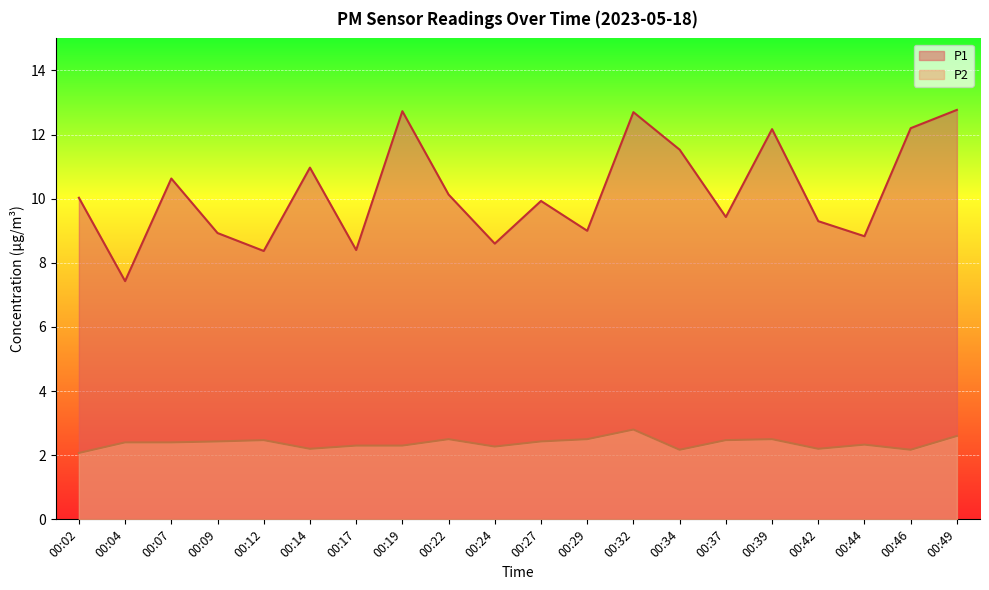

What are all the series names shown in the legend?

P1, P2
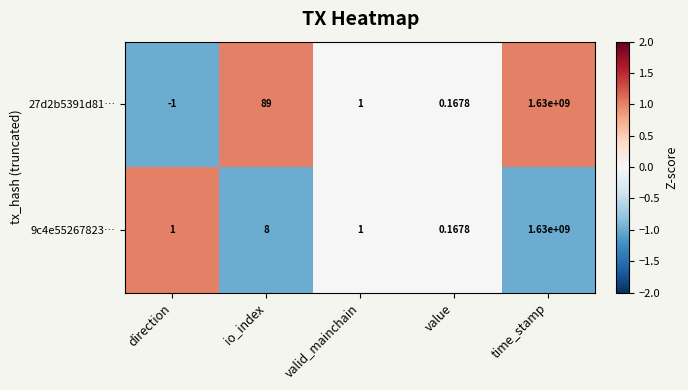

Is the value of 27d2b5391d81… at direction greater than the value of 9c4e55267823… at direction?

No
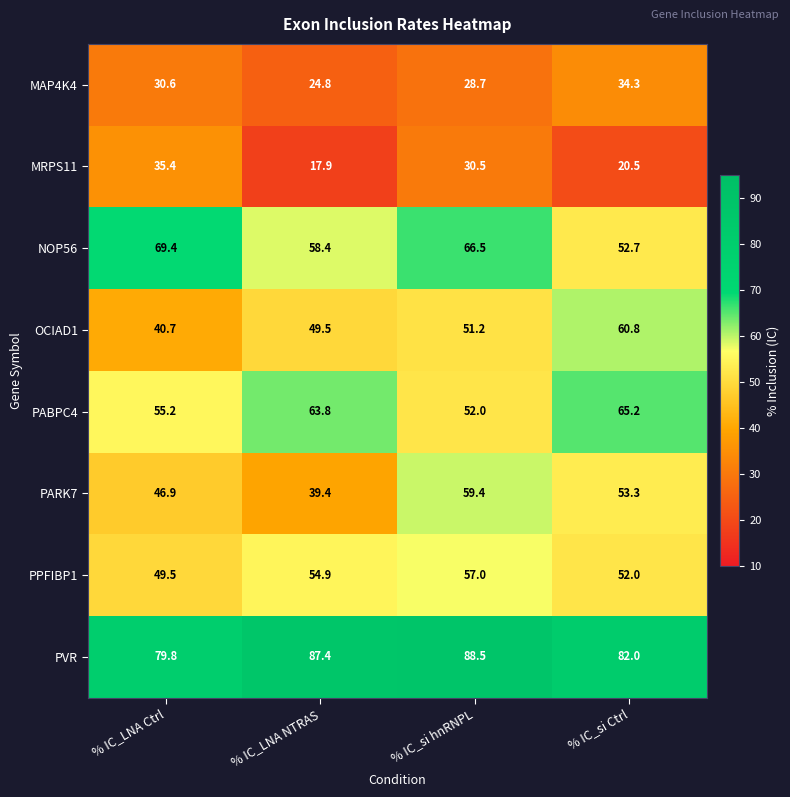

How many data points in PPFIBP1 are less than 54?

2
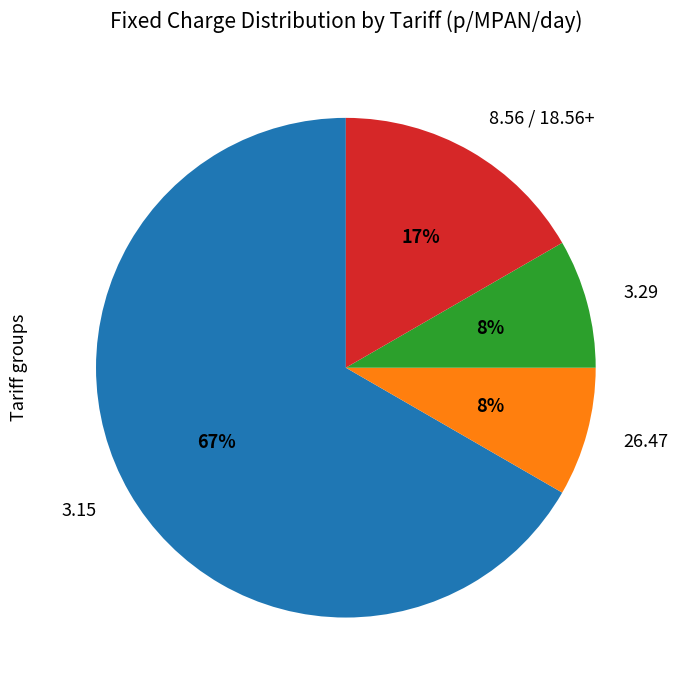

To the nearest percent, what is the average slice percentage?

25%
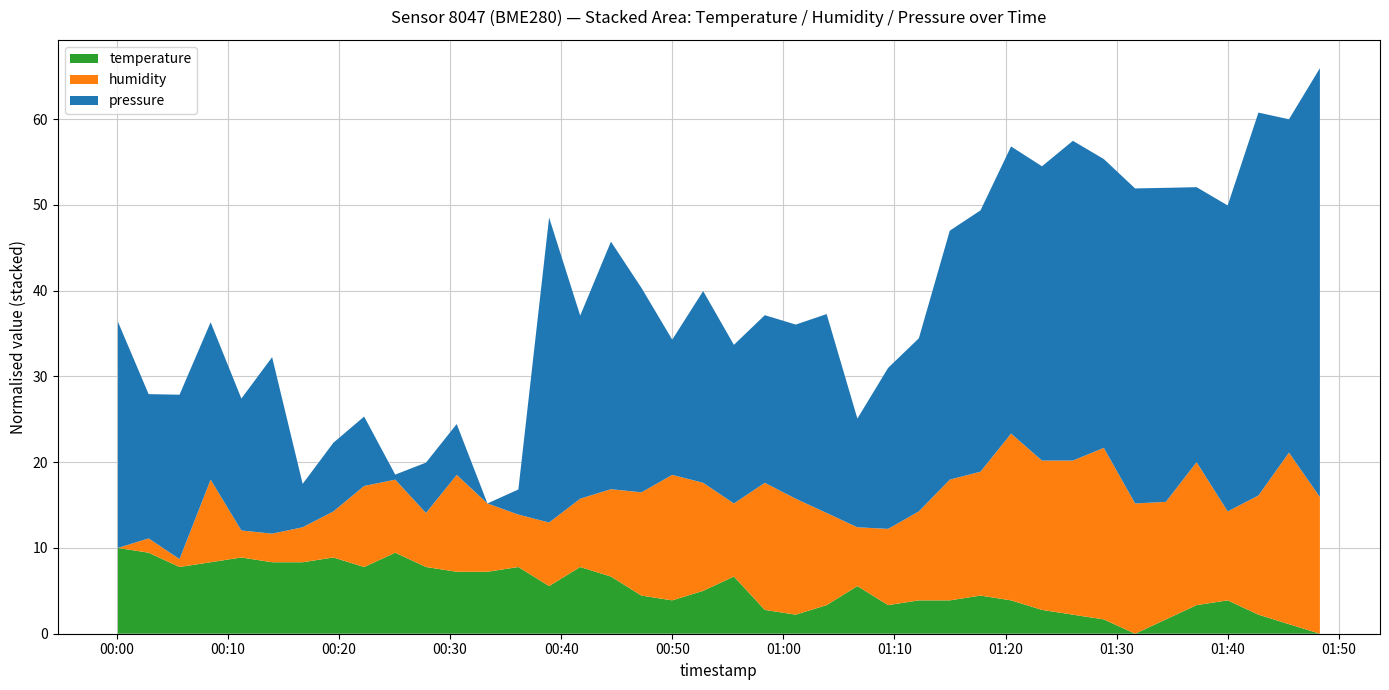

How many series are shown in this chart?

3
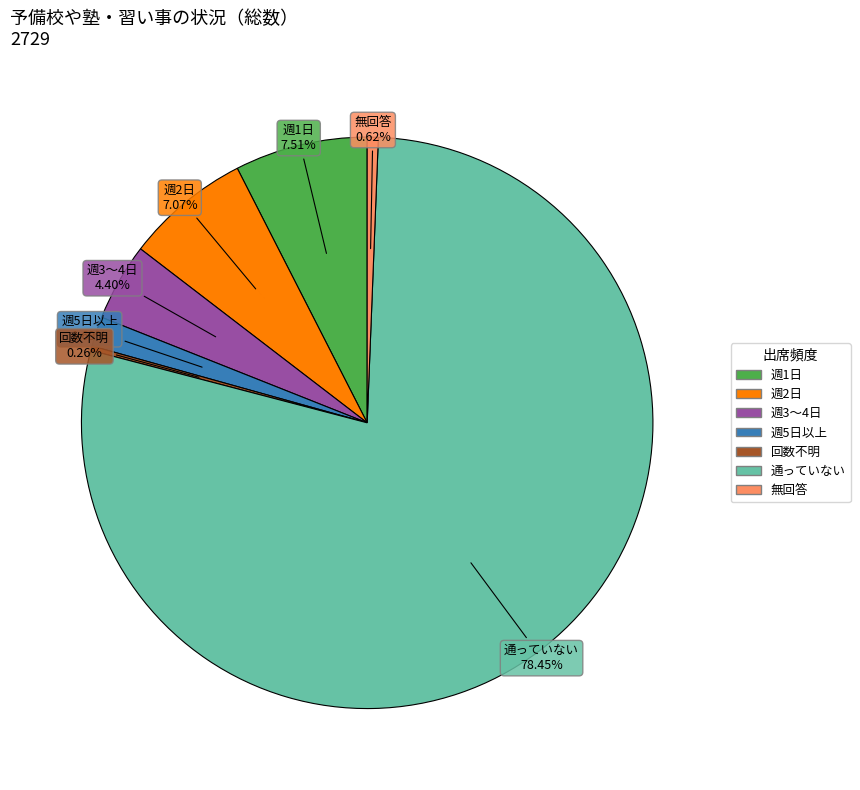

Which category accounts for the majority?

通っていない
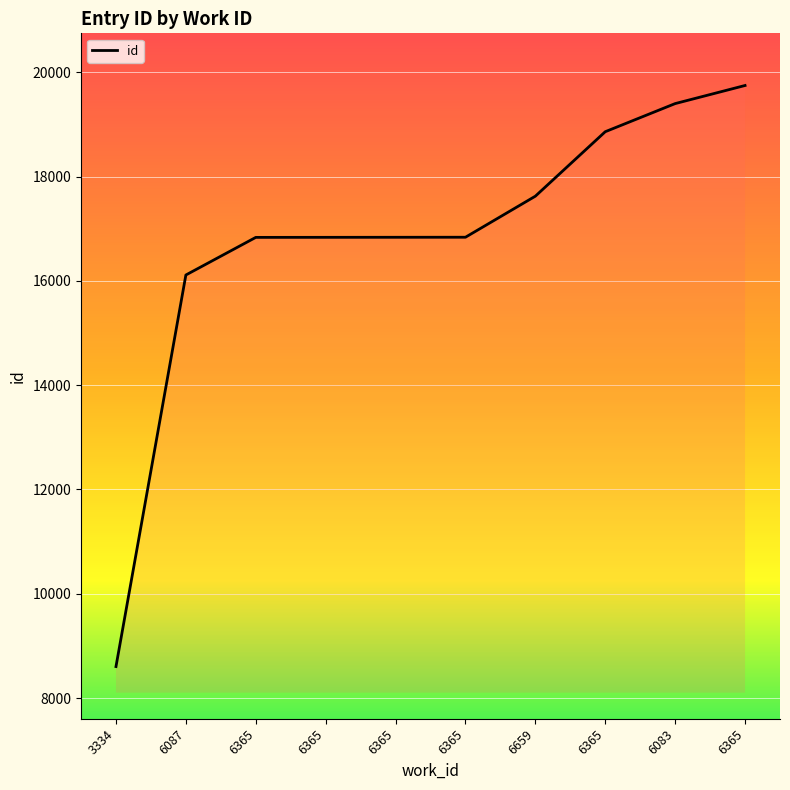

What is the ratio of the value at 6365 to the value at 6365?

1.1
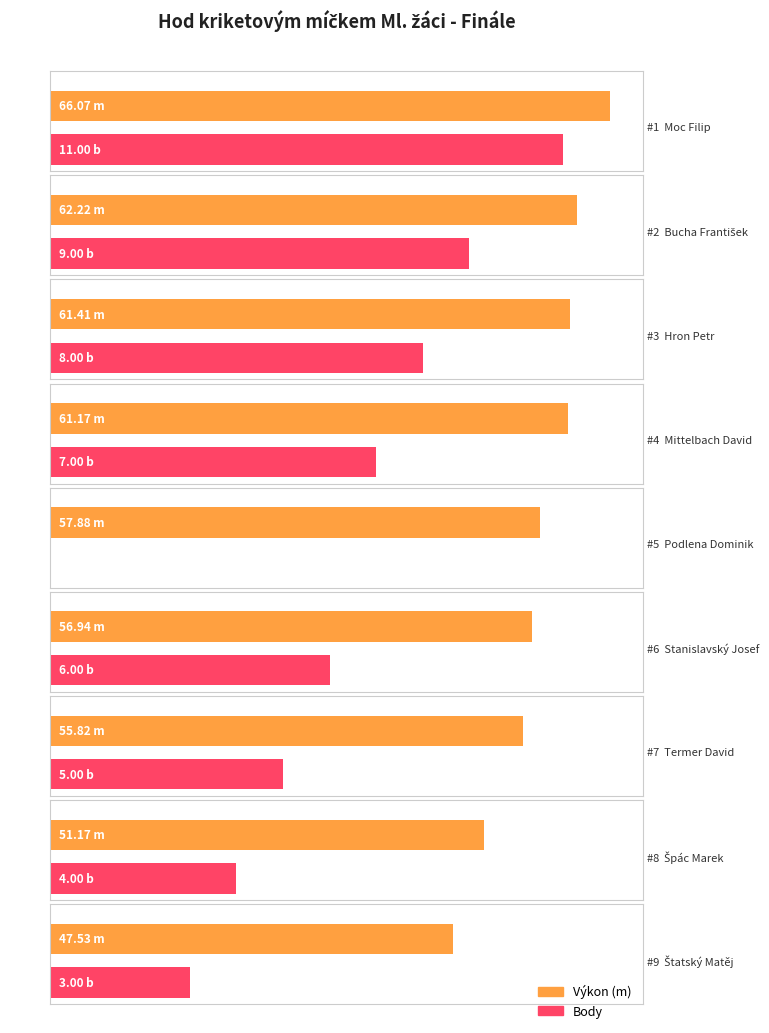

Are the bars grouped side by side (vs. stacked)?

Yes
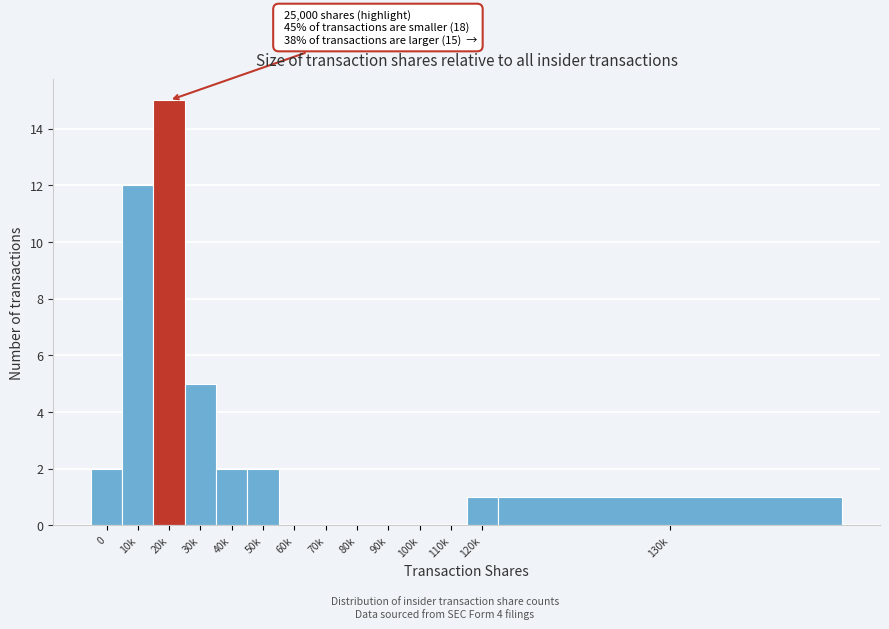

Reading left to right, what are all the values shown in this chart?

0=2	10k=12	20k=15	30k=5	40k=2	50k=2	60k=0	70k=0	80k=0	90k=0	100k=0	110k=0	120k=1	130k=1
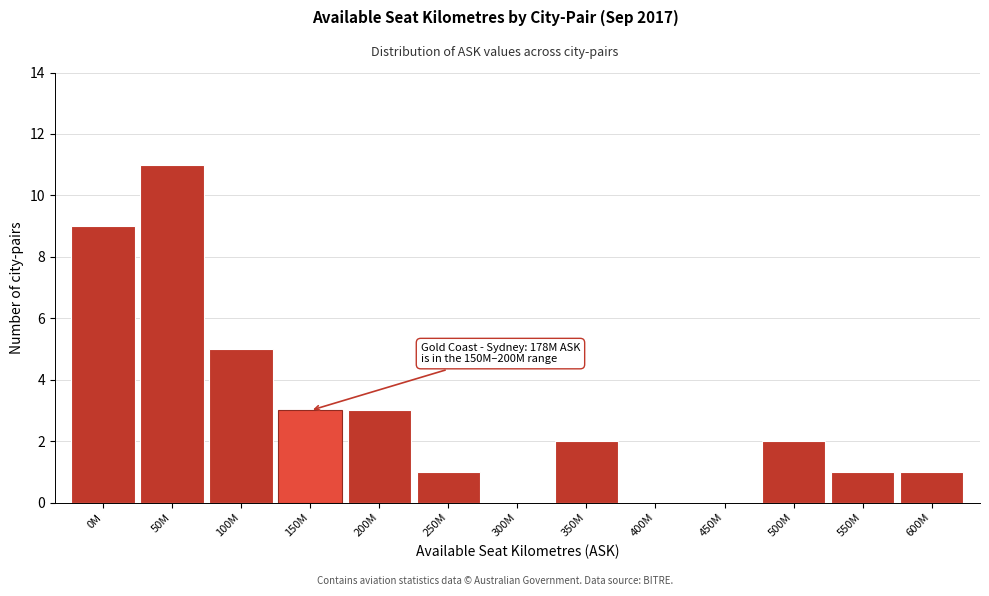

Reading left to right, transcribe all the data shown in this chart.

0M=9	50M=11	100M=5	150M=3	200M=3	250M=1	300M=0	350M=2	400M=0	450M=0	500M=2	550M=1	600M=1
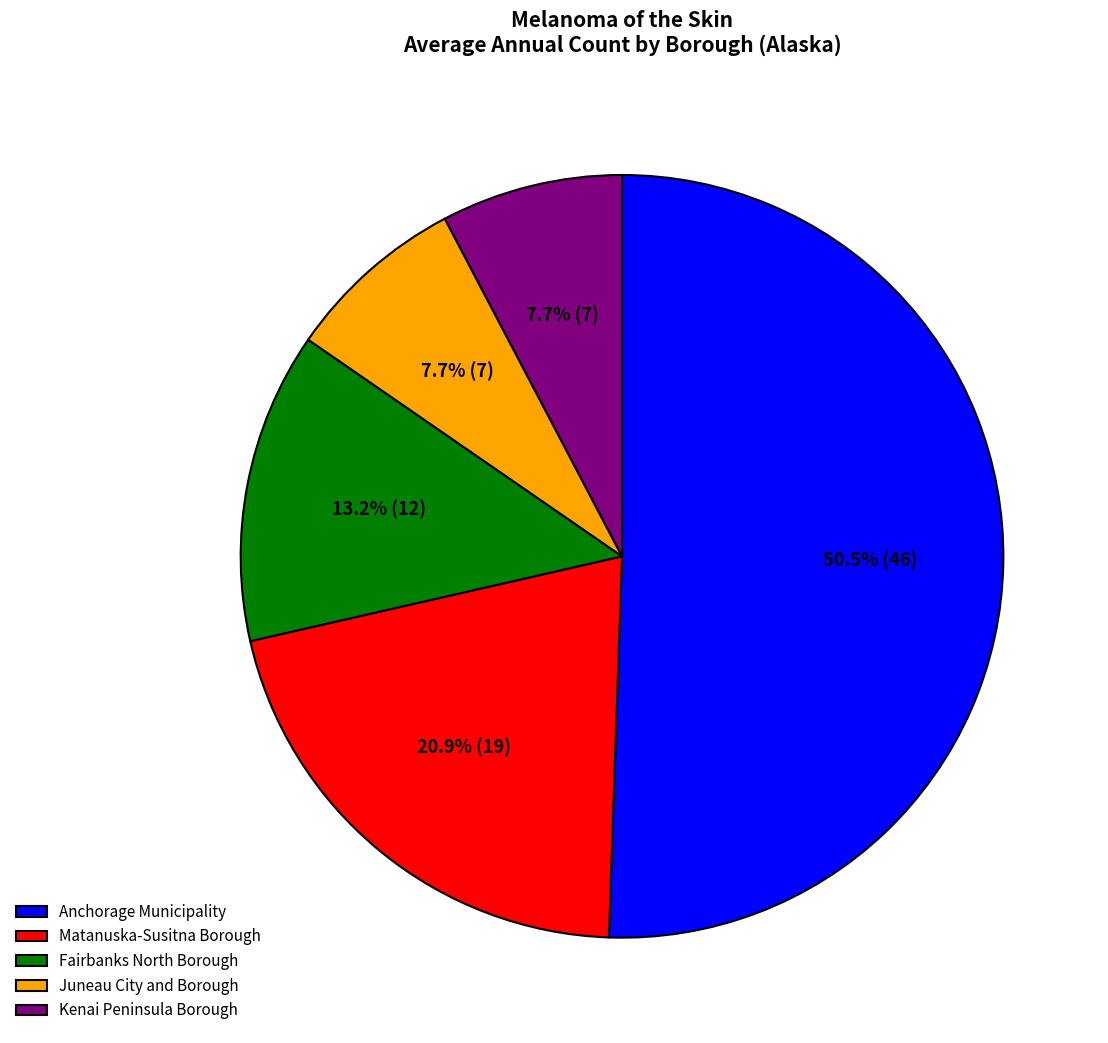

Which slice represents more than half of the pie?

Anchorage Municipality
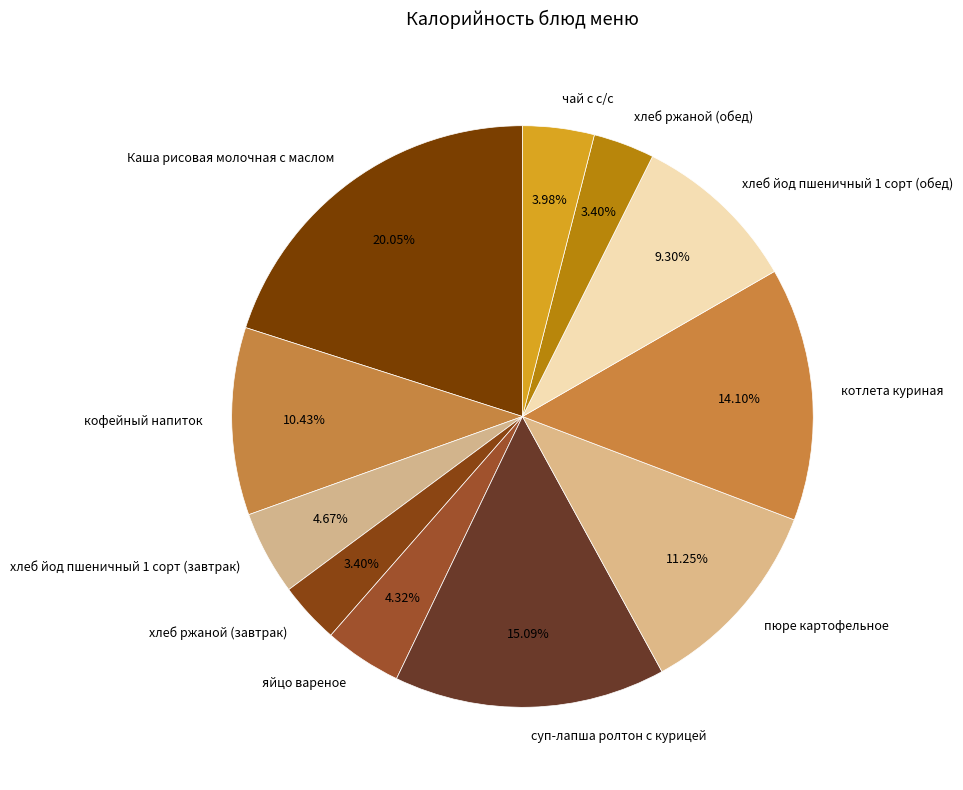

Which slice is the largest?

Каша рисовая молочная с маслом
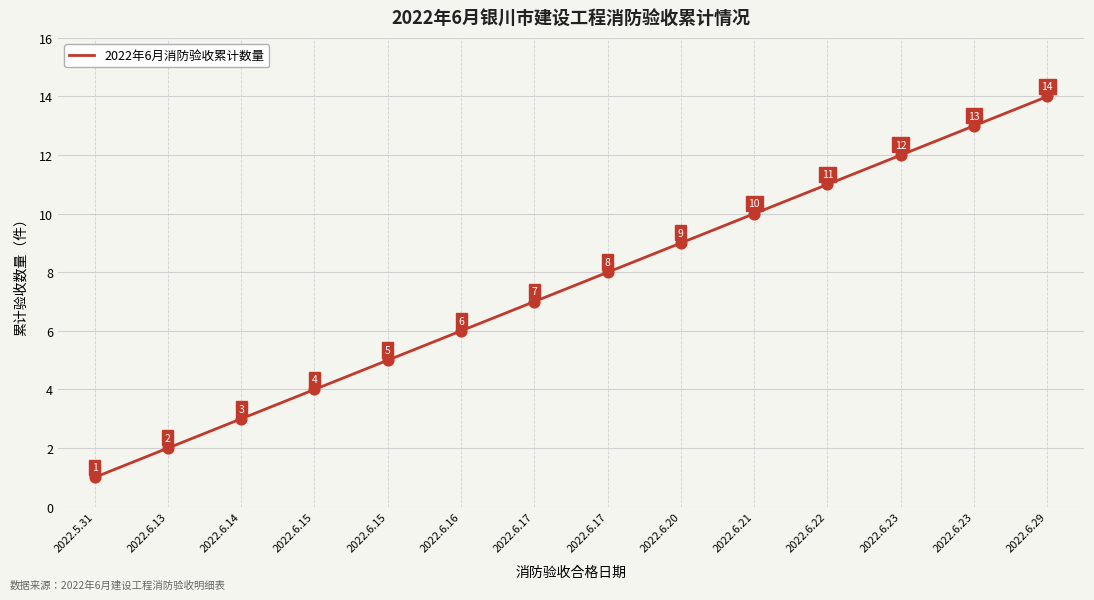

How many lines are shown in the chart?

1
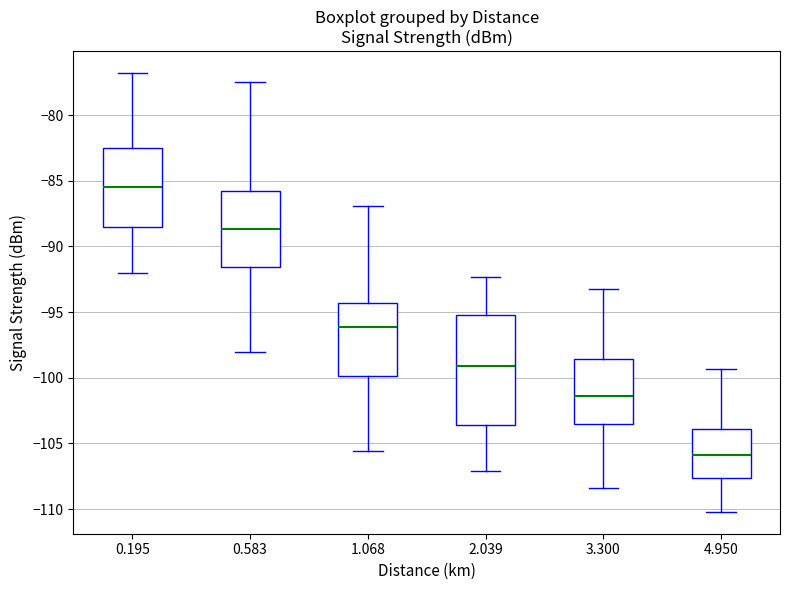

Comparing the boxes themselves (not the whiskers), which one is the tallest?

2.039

━━━━━━━━━━━━━━━━

YOUR GOAL: Quote all of the items above word for word, leaving out the pictures.

SOLUTION FOR THIS EXERCISE:
What are all the series names shown in the legend?

P1, P2

Is the value of 27d2b5391d81… at direction greater than the value of 9c4e55267823… at direction?

No

How many data points in PPFIBP1 are less than 54?

2

To the nearest percent, what is the average slice percentage?

25%

How many series are shown in this chart?

3

Which category accounts for the majority?

通っていない

What is the ratio of the value at 6365 to the value at 6365?

1.1

Are the bars grouped side by side (vs. stacked)?

Yes

Reading left to right, what are all the values shown in this chart?

0=2	10k=12	20k=15	30k=5	40k=2	50k=2	60k=0	70k=0	80k=0	90k=0	100k=0	110k=0	120k=1	130k=1

Reading left to right, transcribe all the data shown in this chart.

0M=9	50M=11	100M=5	150M=3	200M=3	250M=1	300M=0	350M=2	400M=0	450M=0	500M=2	550M=1	600M=1

Which slice represents more than half of the pie?

Anchorage Municipality

Which slice is the largest?

Каша рисовая молочная с маслом

How many lines are shown in the chart?

1

Comparing the boxes themselves (not the whiskers), which one is the tallest?

2.039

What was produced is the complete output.